* Task requirements *
• a. In the extract below, what does the shield 14 keep from leaking to the outside?
• b. Update the extract between "The electrodes 20 and 30 are arranged" and "a magnetic substance.", inclusive, so that "support member" becomes "holding member" throughout.

The electrodes 20 and 30 are connected to an amplifier 12. The amplifier 12 receives an electric signal from a function generator 10, amplifies the intensity, and applies the signal to the electrodes. The strength of a field to be generated between the electrodes 20 and 30 can easily be adjusted by using the amplifier 12.

The electrodes 20 and 30 are arranged in a shield 14. The shield 14 confines electromagnetic waves generated inside and does not leak the electromagnetic waves to the outside. Even when the output of the amplifier 12 is raised, therefore, it is possible to prevent the electromagnetic waves (radio waves) generated between the electrodes 20 and 30 from influencing the surroundings.

The cell stimulating apparatus 4 has a support member 16. The support member 16 supports a vessel. The support member 16 is placed inside the shield 14. The support member 16 is preferably made of a material that does not influence the alternating field generated by the electrodes 20 and 30. For example, the support member 16 can be made of a resin material not containing a metal or a magnetic substance.

* Extracted data *
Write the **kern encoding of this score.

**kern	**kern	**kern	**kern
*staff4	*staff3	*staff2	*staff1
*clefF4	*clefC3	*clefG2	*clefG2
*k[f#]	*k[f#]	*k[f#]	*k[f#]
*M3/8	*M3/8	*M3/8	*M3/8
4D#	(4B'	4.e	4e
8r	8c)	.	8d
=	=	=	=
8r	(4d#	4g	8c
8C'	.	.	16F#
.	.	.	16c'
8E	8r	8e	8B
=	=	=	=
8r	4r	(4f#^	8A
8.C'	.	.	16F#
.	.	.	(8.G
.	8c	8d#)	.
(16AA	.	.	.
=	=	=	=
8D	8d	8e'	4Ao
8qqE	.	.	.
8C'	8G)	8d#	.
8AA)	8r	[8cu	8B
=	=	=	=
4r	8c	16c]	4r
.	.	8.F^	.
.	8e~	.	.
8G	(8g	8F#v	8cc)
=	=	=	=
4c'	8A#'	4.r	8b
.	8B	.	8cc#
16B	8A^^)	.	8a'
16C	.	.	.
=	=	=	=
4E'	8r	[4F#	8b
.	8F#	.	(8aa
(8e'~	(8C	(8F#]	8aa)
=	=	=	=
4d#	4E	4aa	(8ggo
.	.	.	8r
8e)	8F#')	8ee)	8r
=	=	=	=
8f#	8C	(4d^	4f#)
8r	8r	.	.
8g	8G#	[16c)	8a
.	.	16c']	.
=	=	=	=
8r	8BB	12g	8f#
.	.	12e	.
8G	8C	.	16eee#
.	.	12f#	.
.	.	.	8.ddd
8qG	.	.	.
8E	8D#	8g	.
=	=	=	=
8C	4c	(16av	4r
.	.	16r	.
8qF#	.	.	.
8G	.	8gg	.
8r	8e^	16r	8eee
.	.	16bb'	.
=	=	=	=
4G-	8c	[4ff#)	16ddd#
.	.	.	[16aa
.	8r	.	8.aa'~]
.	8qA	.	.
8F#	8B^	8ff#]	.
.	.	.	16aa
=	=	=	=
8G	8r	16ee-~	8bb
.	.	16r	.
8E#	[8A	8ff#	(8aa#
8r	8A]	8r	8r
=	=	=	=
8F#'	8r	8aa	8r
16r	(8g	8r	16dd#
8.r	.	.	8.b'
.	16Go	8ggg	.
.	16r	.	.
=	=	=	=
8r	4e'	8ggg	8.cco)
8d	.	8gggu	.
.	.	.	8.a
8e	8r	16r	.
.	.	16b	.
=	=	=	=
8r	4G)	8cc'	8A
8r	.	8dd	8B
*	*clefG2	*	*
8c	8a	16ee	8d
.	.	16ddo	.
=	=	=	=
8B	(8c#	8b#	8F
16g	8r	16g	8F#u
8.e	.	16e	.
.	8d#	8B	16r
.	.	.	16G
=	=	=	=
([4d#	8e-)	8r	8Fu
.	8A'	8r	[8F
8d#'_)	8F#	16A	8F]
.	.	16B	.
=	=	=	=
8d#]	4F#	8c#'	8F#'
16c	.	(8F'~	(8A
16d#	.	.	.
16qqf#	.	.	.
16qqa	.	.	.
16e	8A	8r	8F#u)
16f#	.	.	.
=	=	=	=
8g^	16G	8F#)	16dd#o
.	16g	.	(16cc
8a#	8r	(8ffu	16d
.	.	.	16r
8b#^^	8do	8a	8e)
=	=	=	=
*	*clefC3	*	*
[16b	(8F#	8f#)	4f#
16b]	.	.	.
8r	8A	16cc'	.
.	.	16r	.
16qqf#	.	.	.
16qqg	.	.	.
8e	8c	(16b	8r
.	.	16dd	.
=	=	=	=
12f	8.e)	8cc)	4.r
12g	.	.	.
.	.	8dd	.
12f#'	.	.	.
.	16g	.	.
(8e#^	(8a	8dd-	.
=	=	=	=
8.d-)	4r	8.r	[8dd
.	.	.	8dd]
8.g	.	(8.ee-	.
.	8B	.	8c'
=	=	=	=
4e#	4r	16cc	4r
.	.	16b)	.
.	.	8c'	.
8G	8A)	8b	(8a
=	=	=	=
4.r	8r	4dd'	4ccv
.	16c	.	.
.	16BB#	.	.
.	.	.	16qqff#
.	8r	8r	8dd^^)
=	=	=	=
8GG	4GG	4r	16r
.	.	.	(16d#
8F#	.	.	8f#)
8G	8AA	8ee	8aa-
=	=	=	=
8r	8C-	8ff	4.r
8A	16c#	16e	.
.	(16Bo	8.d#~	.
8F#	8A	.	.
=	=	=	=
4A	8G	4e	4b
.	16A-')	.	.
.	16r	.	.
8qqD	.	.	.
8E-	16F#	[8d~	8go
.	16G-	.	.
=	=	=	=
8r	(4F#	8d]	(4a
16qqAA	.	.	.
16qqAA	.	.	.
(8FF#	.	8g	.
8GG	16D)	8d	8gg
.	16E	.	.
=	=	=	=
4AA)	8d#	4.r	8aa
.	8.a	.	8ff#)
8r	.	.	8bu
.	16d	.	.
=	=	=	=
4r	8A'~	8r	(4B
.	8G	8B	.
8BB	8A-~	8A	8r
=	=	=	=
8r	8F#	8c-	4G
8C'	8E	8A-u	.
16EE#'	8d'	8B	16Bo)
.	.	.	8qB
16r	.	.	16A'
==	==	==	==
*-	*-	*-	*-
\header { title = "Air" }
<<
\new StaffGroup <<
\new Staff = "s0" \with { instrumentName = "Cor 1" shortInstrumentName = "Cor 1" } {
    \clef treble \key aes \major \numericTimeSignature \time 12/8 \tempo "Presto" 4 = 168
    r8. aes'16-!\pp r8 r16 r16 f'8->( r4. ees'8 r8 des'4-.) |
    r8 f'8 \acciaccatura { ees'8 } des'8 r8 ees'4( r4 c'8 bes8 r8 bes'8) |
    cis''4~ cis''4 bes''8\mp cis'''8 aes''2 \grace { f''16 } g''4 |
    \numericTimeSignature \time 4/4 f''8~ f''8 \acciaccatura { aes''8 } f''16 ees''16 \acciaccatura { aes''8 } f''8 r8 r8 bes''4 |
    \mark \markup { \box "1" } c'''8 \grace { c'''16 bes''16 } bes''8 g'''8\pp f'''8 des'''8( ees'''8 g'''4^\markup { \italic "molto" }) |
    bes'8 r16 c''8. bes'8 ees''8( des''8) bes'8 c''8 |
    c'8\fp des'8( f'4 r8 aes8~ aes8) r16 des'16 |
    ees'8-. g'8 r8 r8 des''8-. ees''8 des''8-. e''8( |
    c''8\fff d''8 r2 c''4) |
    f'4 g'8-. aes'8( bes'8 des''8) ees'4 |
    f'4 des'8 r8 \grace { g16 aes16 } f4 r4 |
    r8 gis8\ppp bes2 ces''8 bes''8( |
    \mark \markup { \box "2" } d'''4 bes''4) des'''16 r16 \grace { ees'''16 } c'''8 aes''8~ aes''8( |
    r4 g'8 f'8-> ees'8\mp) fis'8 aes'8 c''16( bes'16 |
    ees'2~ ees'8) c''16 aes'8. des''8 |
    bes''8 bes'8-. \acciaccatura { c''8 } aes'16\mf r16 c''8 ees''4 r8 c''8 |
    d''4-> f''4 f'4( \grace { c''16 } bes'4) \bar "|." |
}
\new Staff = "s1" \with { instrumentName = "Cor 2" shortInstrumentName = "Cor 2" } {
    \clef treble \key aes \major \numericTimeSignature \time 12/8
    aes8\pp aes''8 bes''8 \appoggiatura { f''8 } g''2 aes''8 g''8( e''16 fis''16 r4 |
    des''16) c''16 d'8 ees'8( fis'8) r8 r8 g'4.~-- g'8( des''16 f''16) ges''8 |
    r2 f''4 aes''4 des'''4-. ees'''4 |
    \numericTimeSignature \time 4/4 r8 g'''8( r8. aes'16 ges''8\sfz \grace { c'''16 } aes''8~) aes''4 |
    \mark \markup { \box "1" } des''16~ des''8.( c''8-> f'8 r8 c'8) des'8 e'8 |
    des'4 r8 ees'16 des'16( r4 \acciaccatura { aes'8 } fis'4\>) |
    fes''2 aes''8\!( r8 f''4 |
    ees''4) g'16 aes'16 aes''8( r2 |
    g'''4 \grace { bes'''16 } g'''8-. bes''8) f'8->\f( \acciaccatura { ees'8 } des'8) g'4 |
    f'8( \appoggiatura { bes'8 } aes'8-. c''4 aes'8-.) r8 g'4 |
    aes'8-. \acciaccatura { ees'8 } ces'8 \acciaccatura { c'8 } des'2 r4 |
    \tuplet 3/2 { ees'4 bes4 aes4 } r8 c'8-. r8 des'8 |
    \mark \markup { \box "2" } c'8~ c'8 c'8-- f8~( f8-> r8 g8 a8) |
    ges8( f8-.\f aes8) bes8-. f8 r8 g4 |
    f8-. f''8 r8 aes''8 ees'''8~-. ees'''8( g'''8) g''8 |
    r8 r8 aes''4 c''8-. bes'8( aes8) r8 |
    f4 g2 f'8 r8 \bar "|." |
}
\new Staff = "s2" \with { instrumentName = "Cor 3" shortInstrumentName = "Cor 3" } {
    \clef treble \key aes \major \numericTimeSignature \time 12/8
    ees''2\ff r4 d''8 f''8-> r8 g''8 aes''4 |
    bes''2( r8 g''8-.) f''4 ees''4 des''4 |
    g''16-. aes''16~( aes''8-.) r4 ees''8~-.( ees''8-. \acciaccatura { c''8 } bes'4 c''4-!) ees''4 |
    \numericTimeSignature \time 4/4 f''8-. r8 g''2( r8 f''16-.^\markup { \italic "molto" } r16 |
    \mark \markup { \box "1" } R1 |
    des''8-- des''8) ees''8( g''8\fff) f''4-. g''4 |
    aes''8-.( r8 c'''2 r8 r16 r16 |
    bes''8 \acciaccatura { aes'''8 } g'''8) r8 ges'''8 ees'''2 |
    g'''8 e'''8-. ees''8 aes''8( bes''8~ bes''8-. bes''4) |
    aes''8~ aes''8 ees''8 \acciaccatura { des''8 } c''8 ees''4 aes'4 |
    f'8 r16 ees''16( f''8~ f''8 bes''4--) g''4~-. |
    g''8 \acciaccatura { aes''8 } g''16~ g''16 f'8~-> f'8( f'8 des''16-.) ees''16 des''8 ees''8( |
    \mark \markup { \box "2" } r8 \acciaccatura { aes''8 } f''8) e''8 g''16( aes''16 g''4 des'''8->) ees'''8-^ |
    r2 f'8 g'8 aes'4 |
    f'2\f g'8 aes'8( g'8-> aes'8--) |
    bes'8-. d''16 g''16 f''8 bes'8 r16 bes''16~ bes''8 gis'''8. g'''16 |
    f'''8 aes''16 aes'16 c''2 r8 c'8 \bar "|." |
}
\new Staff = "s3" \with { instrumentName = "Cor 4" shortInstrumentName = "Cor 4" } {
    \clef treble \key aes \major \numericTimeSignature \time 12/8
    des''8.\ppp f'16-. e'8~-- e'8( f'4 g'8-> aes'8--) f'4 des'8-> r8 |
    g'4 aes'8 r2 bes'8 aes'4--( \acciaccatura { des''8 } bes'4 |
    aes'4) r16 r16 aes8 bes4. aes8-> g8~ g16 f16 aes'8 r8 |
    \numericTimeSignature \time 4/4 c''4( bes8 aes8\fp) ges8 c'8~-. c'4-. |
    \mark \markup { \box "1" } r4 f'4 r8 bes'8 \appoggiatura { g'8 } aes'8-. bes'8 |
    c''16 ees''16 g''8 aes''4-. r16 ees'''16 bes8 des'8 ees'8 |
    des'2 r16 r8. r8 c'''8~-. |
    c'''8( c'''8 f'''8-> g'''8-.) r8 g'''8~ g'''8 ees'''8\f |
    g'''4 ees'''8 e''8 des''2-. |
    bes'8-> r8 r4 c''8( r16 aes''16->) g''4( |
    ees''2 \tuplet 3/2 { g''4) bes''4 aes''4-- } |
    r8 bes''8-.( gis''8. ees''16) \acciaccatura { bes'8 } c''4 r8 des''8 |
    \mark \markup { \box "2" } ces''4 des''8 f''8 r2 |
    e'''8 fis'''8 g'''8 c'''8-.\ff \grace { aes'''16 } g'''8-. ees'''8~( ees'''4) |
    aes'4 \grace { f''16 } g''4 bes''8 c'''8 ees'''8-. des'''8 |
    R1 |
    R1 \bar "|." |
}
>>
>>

* Answer list *
• a. Electromagnetic waves generated inside it.

• b.
The electrodes 20 and 30 are arranged in a shield 14. The shield 14 confines electromagnetic waves generated inside and does not leak the electromagnetic waves to the outside. Even when the output of the amplifier 12 is raised, therefore, it is possible to prevent the electromagnetic waves (radio waves) generated between the electrodes 20 and 30 from influencing the surroundings.

The cell stimulating apparatus 4 has a holding member 16. The holding member 16 supports a vessel. The holding member 16 is placed inside the shield 14. The holding member 16 is preferably made of a material that does not influence the alternating field generated by the electrodes 20 and 30. For example, the holding member 16 can be made of a resin material not containing a metal or a magnetic substance.